Quote the records below word for word, from their first line down to the line containing "Zahlungsmethoden", including both ends. Leave the pictures out.
==================================================
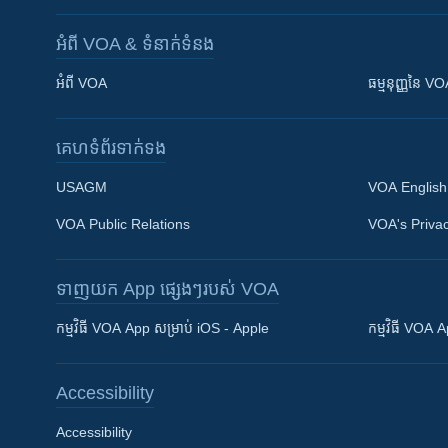
អំពី​ VOA & ទំនាក់ទំនង
អំពី​ VOA
ធម្មនុញ្ញ​នៃ V
គេហទំព័រ​​ទាក់ទង
USAGM
VOA English
VOA Public Relations
VOA's Privac
ទាញយក​ App ផ្សេងៗ​របស់​ VOA
Khmer English
កម្មវិធី​ VOA App សម្រាប់ iOS - Apple
កម្មវិធី​ VOA
បណ្តាញ​សង្គម
Accessibility
Accessibility
ភាសា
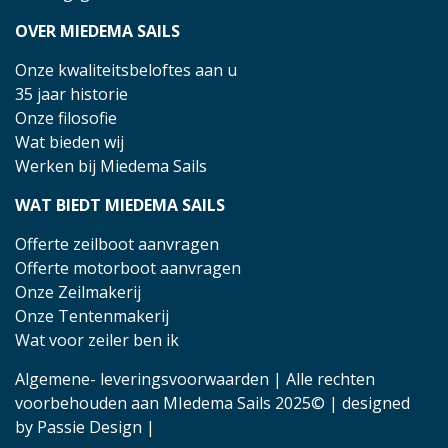
OVER MIEDEMA SAILS
Onze kwaliteitsbeloftes aan u
35 jaar historie
Onze filosofie
Wat bieden wij
Werken bij Miedema Sails
WAT BIEDT MIEDEMA SAILS
Offerte zeilboot aanvragen
Offerte motorboot aanvragen
Onze Zeilmakerij
Onze Tentenmakerij
Wat voor zeiler ben ik
Algemene- leveringsvoorwaarden
| Alle rechten
voorbehouden aan MIedema Sails 2025© | designed
by
Passie Design
|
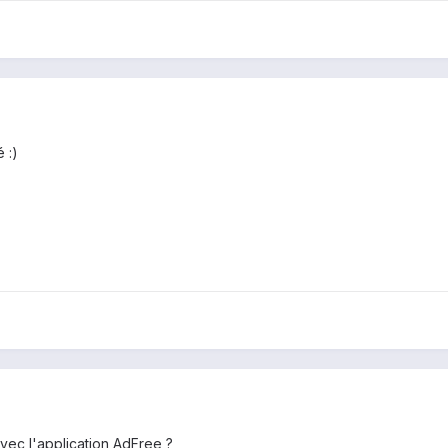
 :)
avec l'application AdFree ?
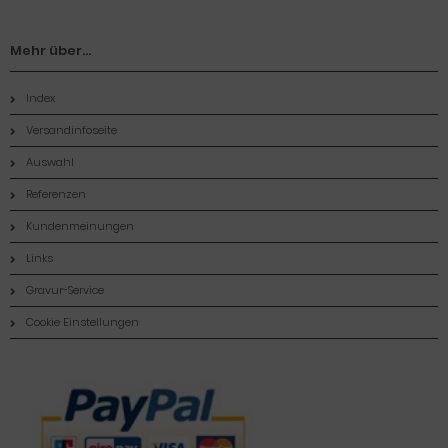
Mehr über...
Index
Versandinfoseite
Auswahl
Referenzen
Kundenmeinungen
Links
Gravur-Service
Cookie Einstellungen
Zahlungsmethoden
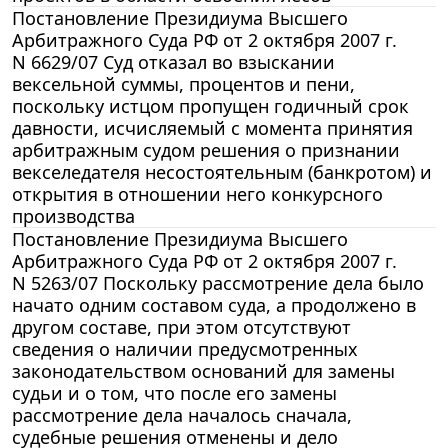
Постановление Президиума Высшего
Арбитражного Суда РФ от 2 октября 2007 г.
N 6629/07 Суд отказал во взыскании
вексельной суммы, процентов и пени,
поскольку истцом пропущен годичный срок
давности, исчисляемый с момента принятия
арбитражным судом решения о признании
векселедателя несостоятельным (банкротом) и
открытия в отношении него конкурсного
производства
Постановление Президиума Высшего
Арбитражного Суда РФ от 2 октября 2007 г.
N 5263/07 Поскольку рассмотрение дела было
начато одним составом суда, а продолжено в
другом составе, при этом отсутствуют
сведения о наличии предусмотренных
законодательством оснований для замены
судьи и о том, что после его замены
рассмотрение дела началось сначала,
судебные решения отменены и дело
==================================================
▶ **SOLUTION TO THE EXERCISE**:
អំពី​ VOA & ទំនាក់ទំនង
អំពី​ VOA
ធម្មនុញ្ញ​នៃ V
គេហទំព័រ​​ទាក់ទង
USAGM
VOA English
VOA Public Relations
VOA's Privac
ទាញយក​ App ផ្សេងៗ​របស់​ VOA
Khmer English
កម្មវិធី​ VOA App សម្រាប់ iOS - Apple
កម្មវិធី​ VOA
បណ្តាញ​សង្គម
Accessibility
Accessibility
ភាសា
OVER MIEDEMA SAILS
Onze kwaliteitsbeloftes aan u
35 jaar historie
Onze filosofie
Wat bieden wij
Werken bij Miedema Sails
WAT BIEDT MIEDEMA SAILS
Offerte zeilboot aanvragen
Offerte motorboot aanvragen
Onze Zeilmakerij
Onze Tentenmakerij
Wat voor zeiler ben ik
Algemene- leveringsvoorwaarden
| Alle rechten
voorbehouden aan MIedema Sails 2025© | designed
by
Passie Design
|
 :)
avec l'application AdFree ?
Mehr über...
Index
Versandinfoseite
Auswahl
Referenzen
Kundenmeinungen
Links
Gravur-Service
Cookie Einstellungen
Zahlungsmethoden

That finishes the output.